Mark gave him a mock-salute, and held Catriona tighter around the waist. Even through their wet and squeaking oilskins, she could feel the firmness of his muscular hip, and the strength of his arm. It didn't seem to matter to her now if he wanted to buy up Keys Shipping or not. She wasn't a child, after all, was she, who was going to be taken in by a smile and a kiss and an extravagant necklace? She wasn't some romantic shopgirl who was going to be impressed by orchids, and champagne. Although... and she thought this with a sudden shudder of wistfulness, wouldn't it sometimes be quite nice if she were?

THIRTY-ONE

Sir Peregrine was in the wheelhouse, standing stiff and relentlessly upright in spite of the Arcadia's chaotic pitching and rolling, his eyes fixed on a horizon which it was impossible to see through the salt-caked glass of the windows. The helmsman was gripping the ship's wheel close to his chest, as if he were Moses offering up his only precious son to the Lord. It was here, in this dim and greenly-illuminated grotto, that battle was done with whatever seas that God thought it pertinent to whip up.
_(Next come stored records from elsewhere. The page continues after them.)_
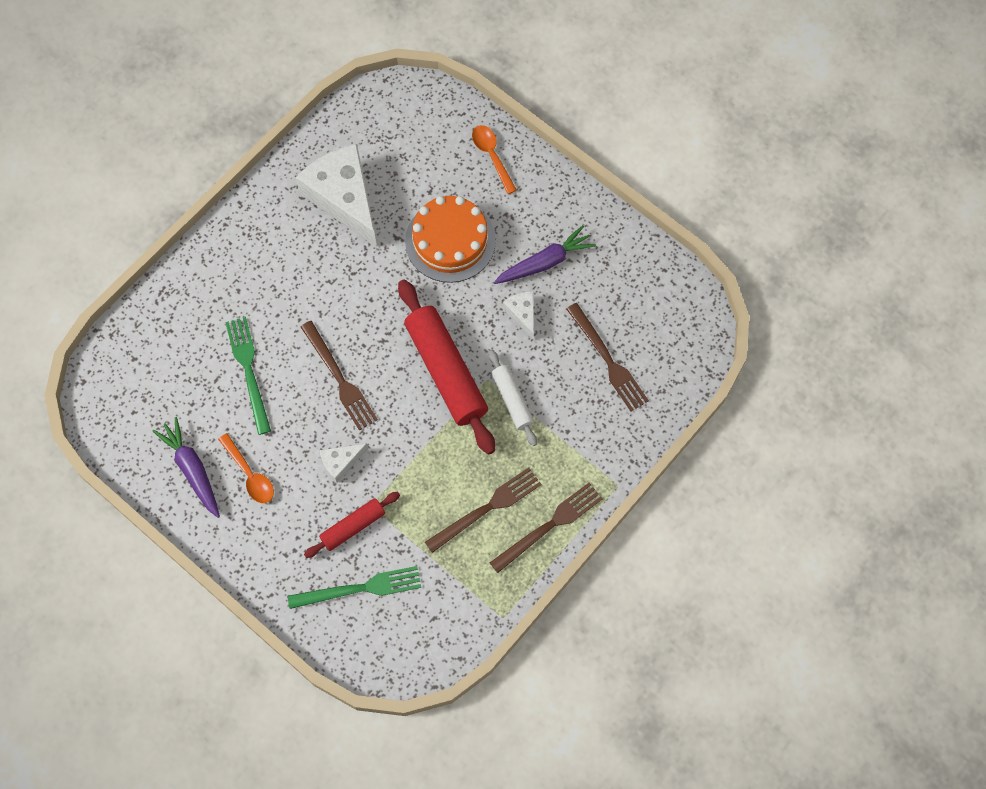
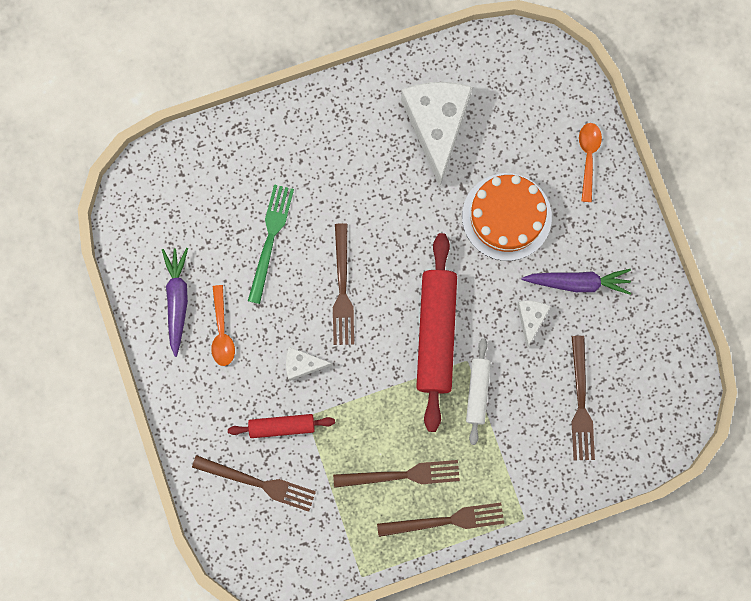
camera: 30 degrees right, 10 degrees up
green fork [288,566,421,609] -> brown fork [192,455,316,512]

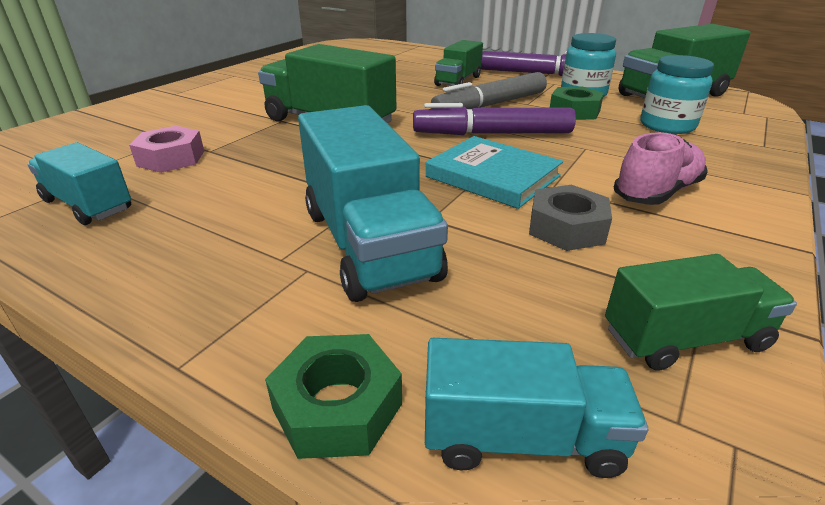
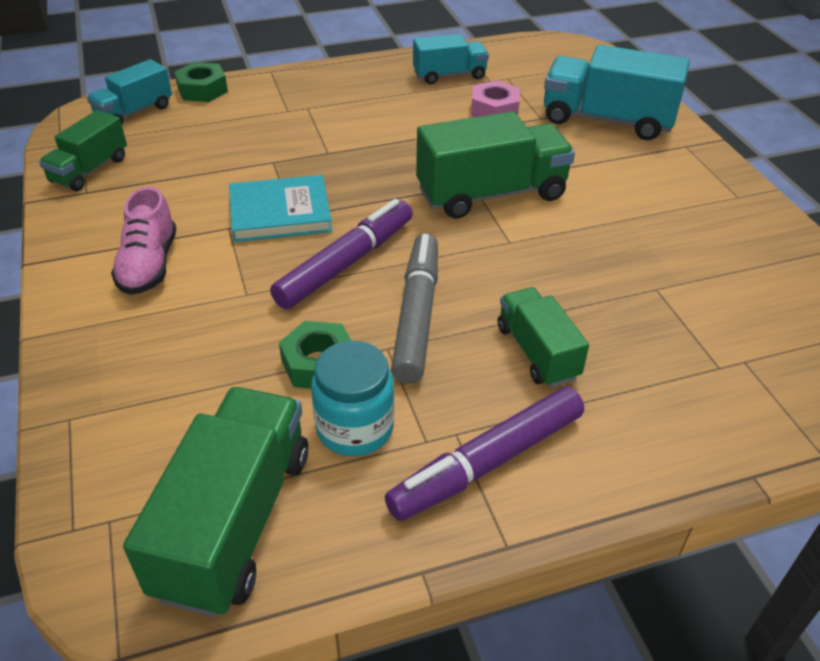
camera: 130 degrees right, 10 degrees up
turquoise truck [298,105,448,302] -> turquoise truck moved to [544,45,690,140]
grey nut [529,185,612,251] -> none
turquoise jar [640,55,714,134] -> none

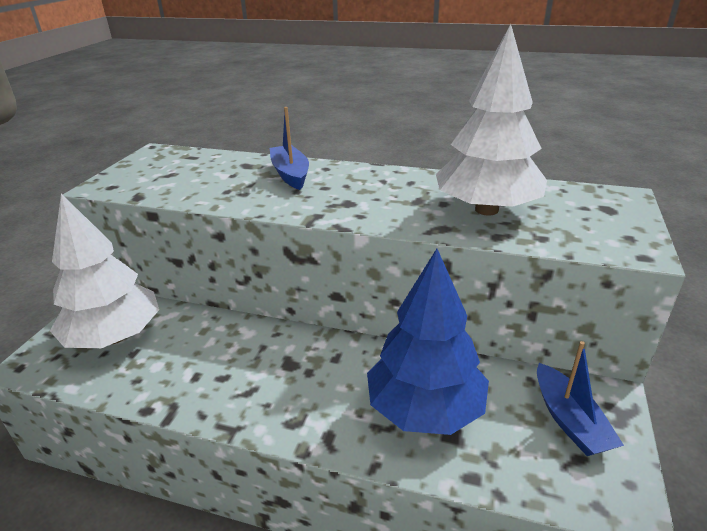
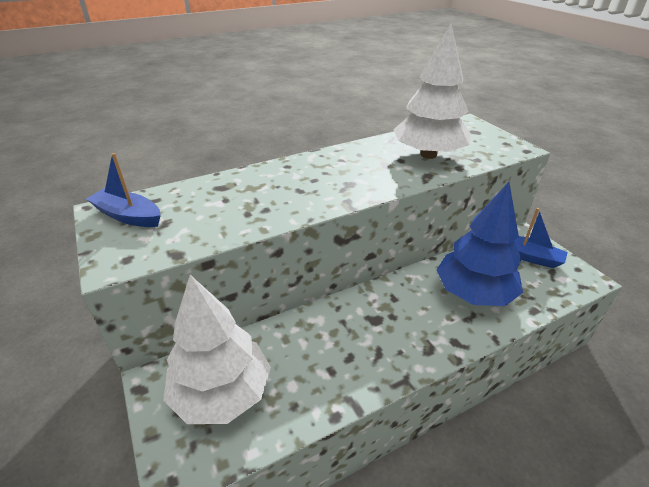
camera: 45 degrees left, 5 degrees up
blue boat [270,107,309,190] -> blue boat moved to [86,153,161,227]

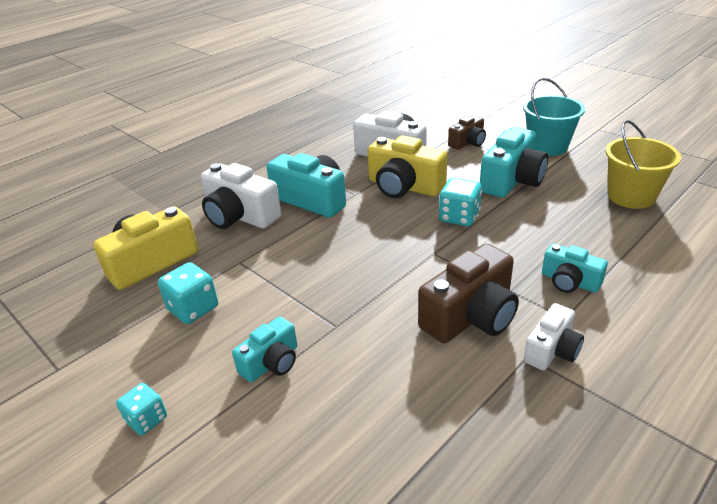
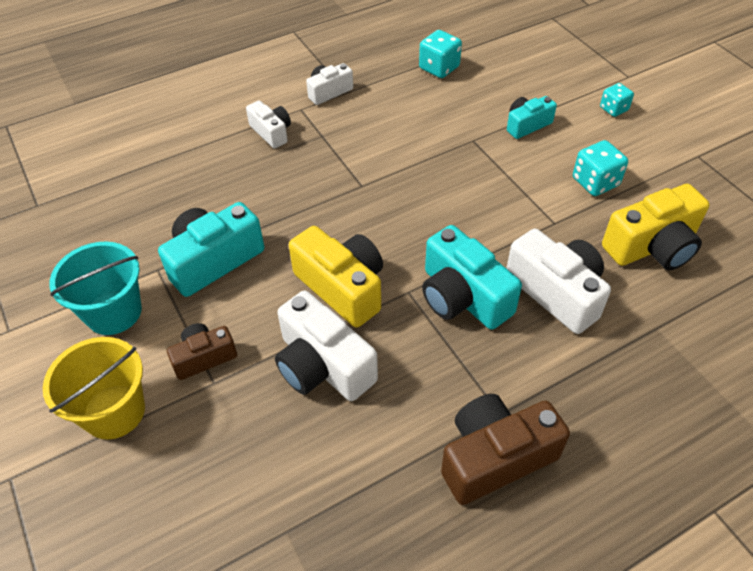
camera: 165 degrees left, 15 degrees up
brown camera [418,244,519,343] -> brown camera moved to [441,394,570,505]
turquoise dice [439,178,482,227] -> turquoise dice moved to [419,30,462,78]
turquoise camera [542,244,608,293] -> white camera [246,100,291,149]
yellow bucket [605,120,681,209] -> yellow bucket moved to [43,337,145,439]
Ralph Peel struggled in through the doorway, as slick as a seal, and then shut out the wind and the rain and the shrieking of the wires behind him. He stamped his feet on the sisal matting to shake the worst of the wet off him. Then he pulled off his sou'wester and crossed the wheelhouse to where Sir Peregrine was standing with such dignity and resolution.

"Mr Peel?" asked Sir Peregrine, without even turning to look at him. He scratched at the tip of his aquiline nose with his fingertip, as if he couldn't decide whether to pick it or not. When Ralph said nothing, he looked around at last and said, "Mr Peel?"
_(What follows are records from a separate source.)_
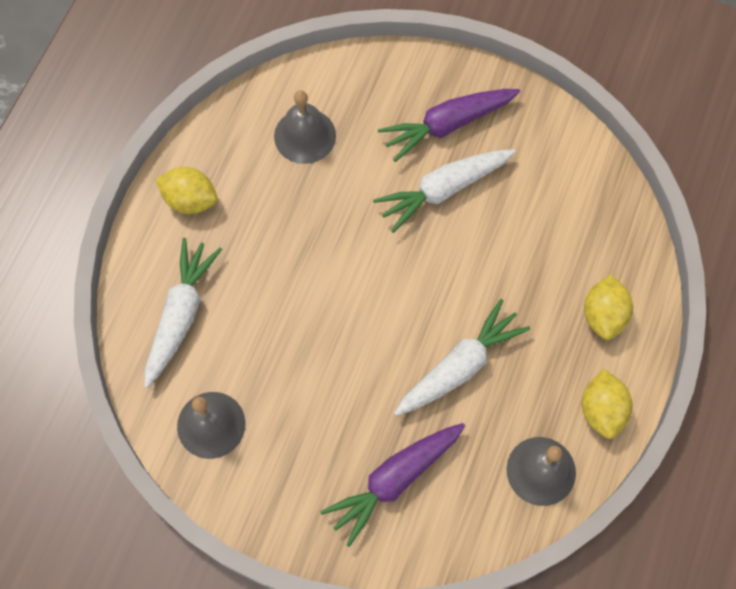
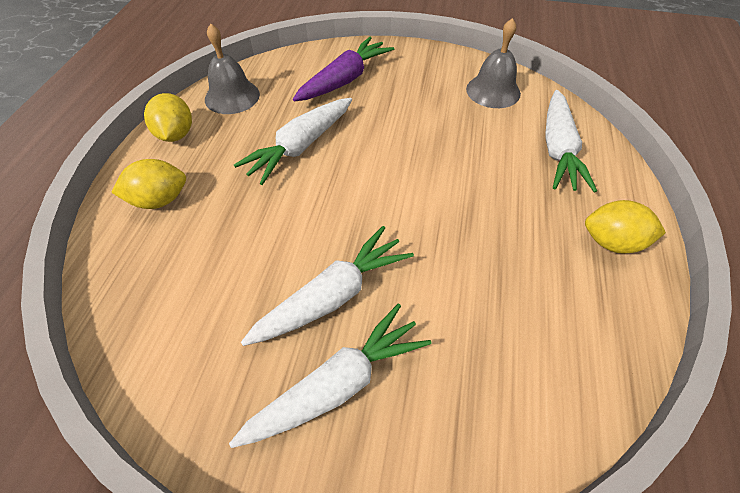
camera: 170 degrees right, 15 degrees down
grey bell [274,90,336,164] -> none
purple carrot [378,89,520,162] -> white carrot [229,304,431,448]
yellow lemon [584,274,633,340] -> yellow lemon turned 75 degrees clockwise [111,159,186,209]

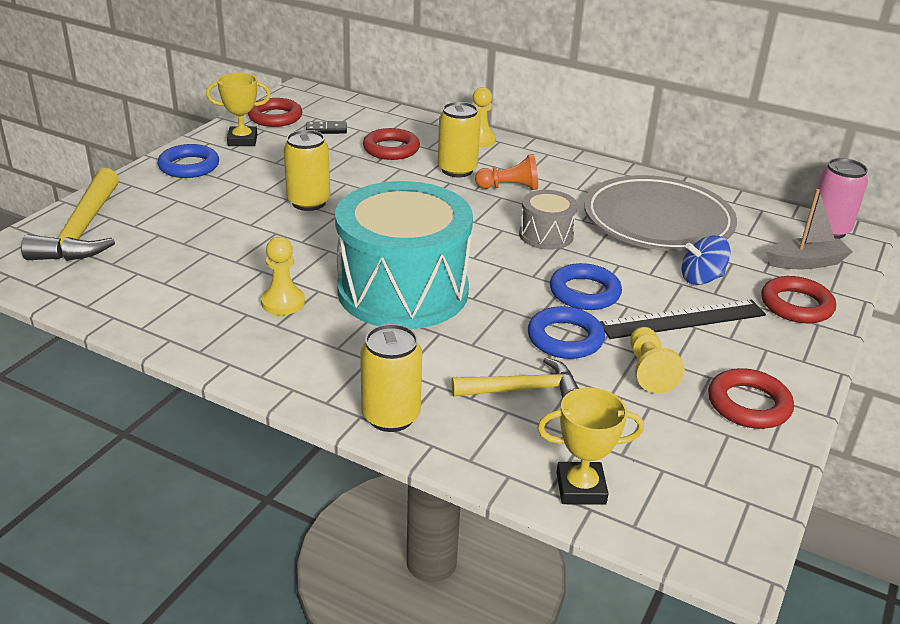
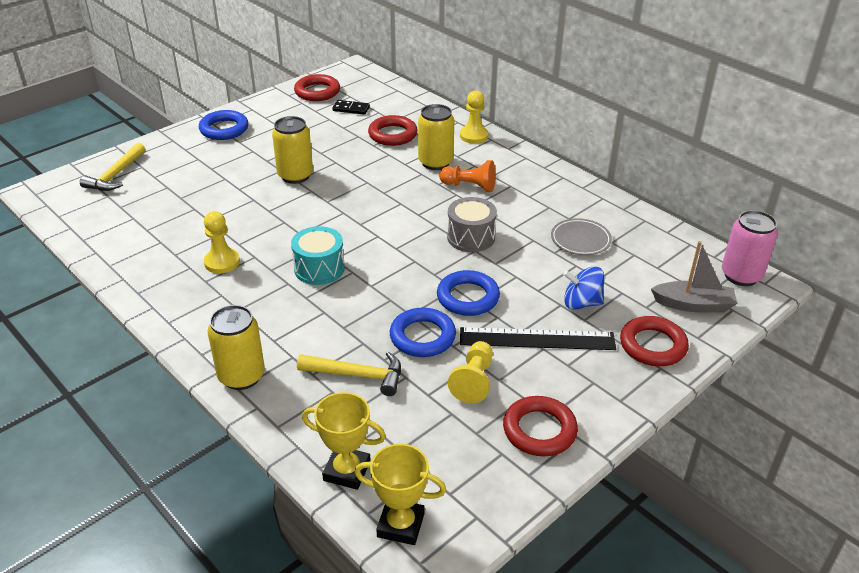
camera: 20 degrees right, 5 degrees up
yellow hammer [21,168,119,261] -> yellow hammer [80,143,146,191], size x0.64
yellow trophy [206,73,271,146] -> yellow trophy moved to [354,444,446,545]
turquoise drum [335,181,473,329] -> turquoise drum [291,226,345,285], size x0.46
grey plate [584,175,737,251] -> grey plate [551,218,612,255], size x0.44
"With all due respect, Sir Peregrine, is there some way you can steer aslant to the waves, forty-five degrees, so that we don't pitch so violently? We're having a lot of trouble getting that young girl down from the crane, and the pitching isn't helping one bit."

Sir Peregrine cleared his throat. "We are making way as expeditiously as possible, Mr. Peel. We have nearly two hours to make up, after that wild goose chase, looking for that so-called drifting lifeboat. We have... well, nearly two hours to make up. So we're making full ahead. As fast as possible, and without wavering from our charted course."